The smaller Mt. Todd scenario envisions a mine churning through 33,000 tonnes per day. Smaller operations require higher cut-off grades to define reserves. Vista uses a cut-off grade of 0.45 gram gold for the smaller scenario, which results in proven and probable “reserves” of 124 million tonnes at 0.9 gram gold. The reserve contains 3.6 million oz. gold.

In its first five years of operation, output at the smaller mine would average 294,502 oz. annually, at a cash cost of US$676 per oz. Over its 11-year lifespan annual production at the smaller operation would average 262,826 oz. at a cash cost of US$684 per oz., for life-of-mine production of 2.9 million oz. 

Both mining scenarios incorporate a 58-megawatt, gas-fired power plant that uses the same natural gas line that services Mt. Todd. The plant would produce more power than necessary for the smaller operation and Vista would sell that extra power to the state grid, creating a credit that lowers operating costs within the smaller scenario.

The 33,000-tonne-per-day scenario gives Mt. Todd an after-tax NPV of US$440.2 million and a 16.9% IRR, again using a 5% discount rate and a gold price of US$1,450 per oz. The mine would have a strip ratio of 2 to 1. 

Building the smaller mine would cost Vista US$761 million, which the company would recoup in 3.2 years.

“We reported these scenarios to demonstrate that Mt. Todd is a robust project and that Vista has options,” Earnest says. “The 50,000-tonne-per-day case maximizes resource development, generates a higher NPV at all gold prices, supports a longer mine life and higher production rate, and demonstrates more leverage to a rising gold price. The 33,000-tonne-per-day scenario develops a smaller, higher-grade reserve, but results in a shorter mine life, demonstrates a higher IRR at today’s gold prices, bears lower initial capital requirements and allows later expansion, if justified.”

This is the second prefeasibility study Vista has completed at Mt. Todd. The first was released in early 2011. Soon after, Vista embarked on a feasibility study. But that study was postponed when the company realized there was, as Earnest put it, “a considerable opportunity to increase the resource at Mt. Todd.”

He says that in late 2011 “we initiated a drilling program that was supposed to be 8,500 metres . . . as a result of the results of that program, it was extended to 18,000 metres, and this led to a big increase in the resource.”

The deposit grew so much that Vista had to go back to the drawing board and redesign the planned mine. The new prefeasibility study is the culmination of that effort, and represents the newest look at a long-known gold deposit.

The main Batman deposit was mined between 1902 and 1914. Several companies tried restarting operations in the 1980s, but failed due to low gold prices, high operating costs and poor metallurgical recoveries. Vista has dedicated considerable effort to understanding the metallurgy at Mt. Todd and believes it can succeed where the previous operators failed. 

Historic operations at Mt.

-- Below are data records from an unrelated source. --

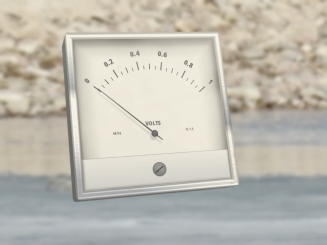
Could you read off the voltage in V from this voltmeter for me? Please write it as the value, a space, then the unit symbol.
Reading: 0 V
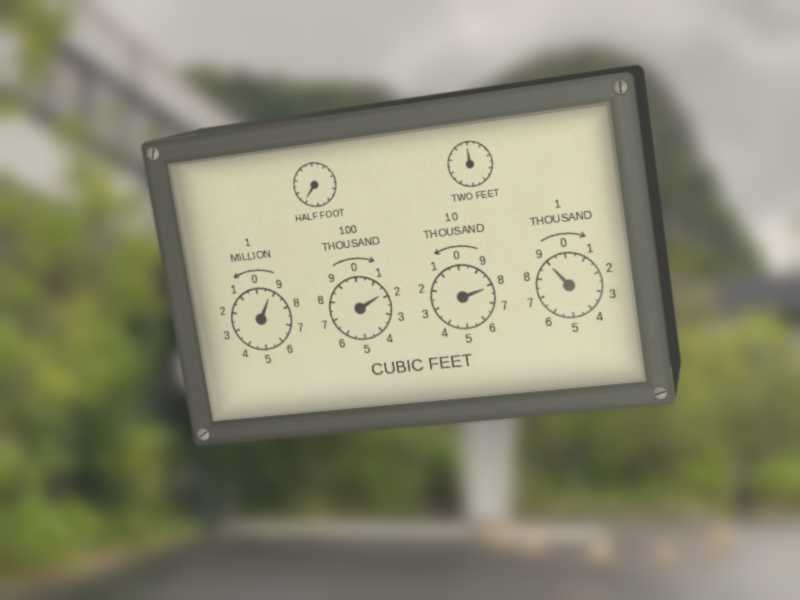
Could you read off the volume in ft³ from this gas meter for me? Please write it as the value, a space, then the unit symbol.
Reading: 917900 ft³
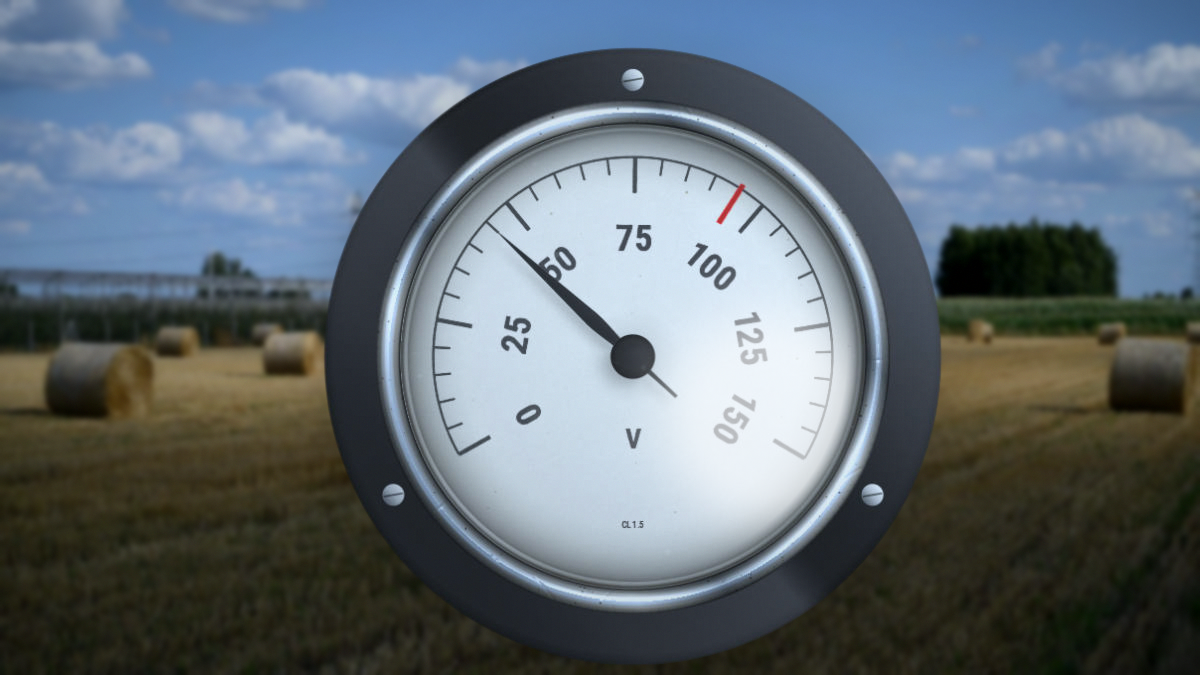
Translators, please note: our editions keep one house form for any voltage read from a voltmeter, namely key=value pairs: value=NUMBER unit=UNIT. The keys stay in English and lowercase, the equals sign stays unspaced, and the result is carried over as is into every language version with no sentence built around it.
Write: value=45 unit=V
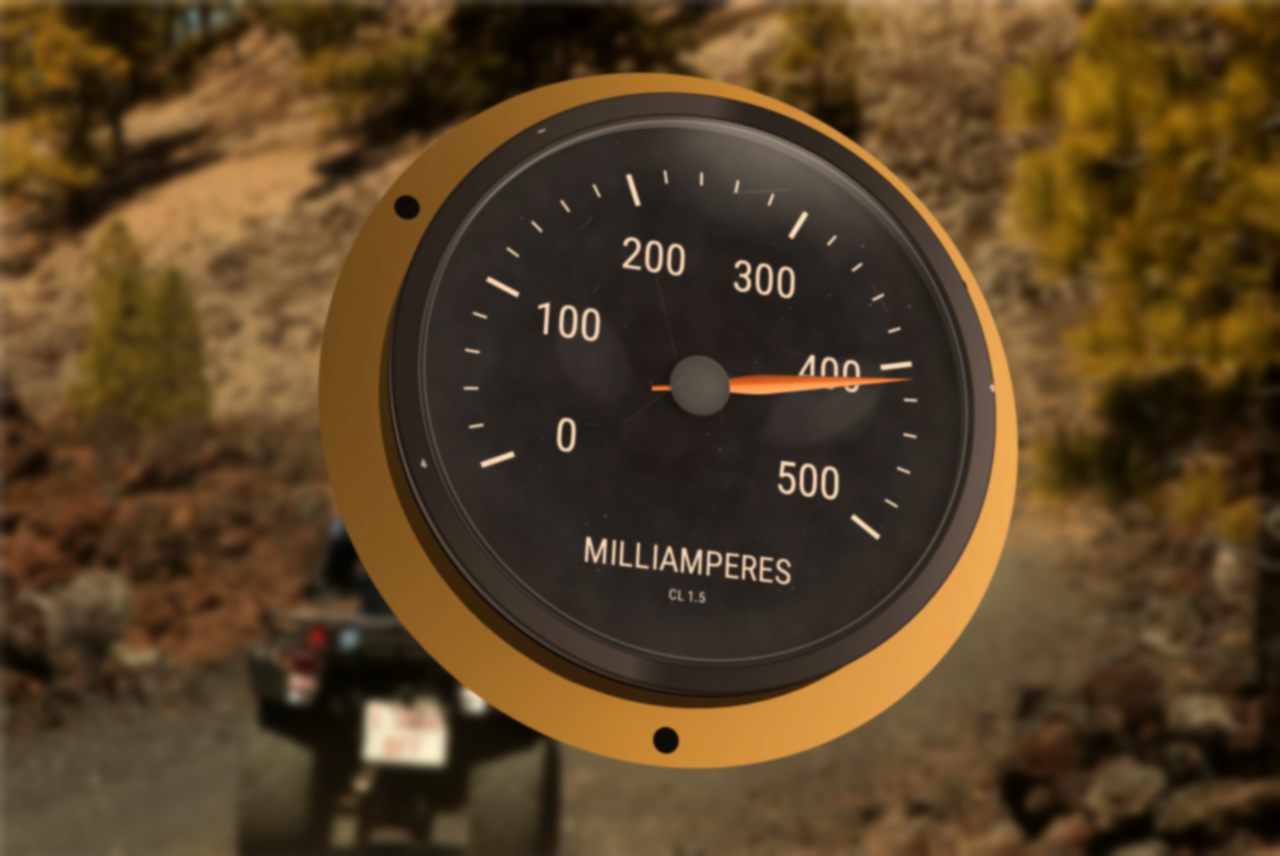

Todd left behind infrastructure that Vista says will reduce construction costs and risks. For example, there is already a tailings facility at the site that, with two raises, could contain the first 62 million tonnes of tailings. An existing freshwater reservoir could also be raised to collect sufficient stormwater for mine operations. 

The site is already served by a natural gas pipeline, a power grid connection and a paved road to a nearby highway. There is a rail line that runs alongside the highway and a port in Darwin, 300 km away. Earnest says all of this infrastructure will save Vista US$130 million in capital requirements. 

With the new prefeasibility study in hand, Vista can finalize and submit the Mt. Todd environmental impact study. The company anticipates gaining environmental approval for the project at year-end. In April the Northern Territory government granted Mt. Todd major project status, which is only given to projects that can provide economic opportunities for the territory. 

On news of the study Vista’s share price gained 10¢ to reach $1.50. The company has a 52-week share price
range of $1.27 to $3.99, and 82 million shares outstanding.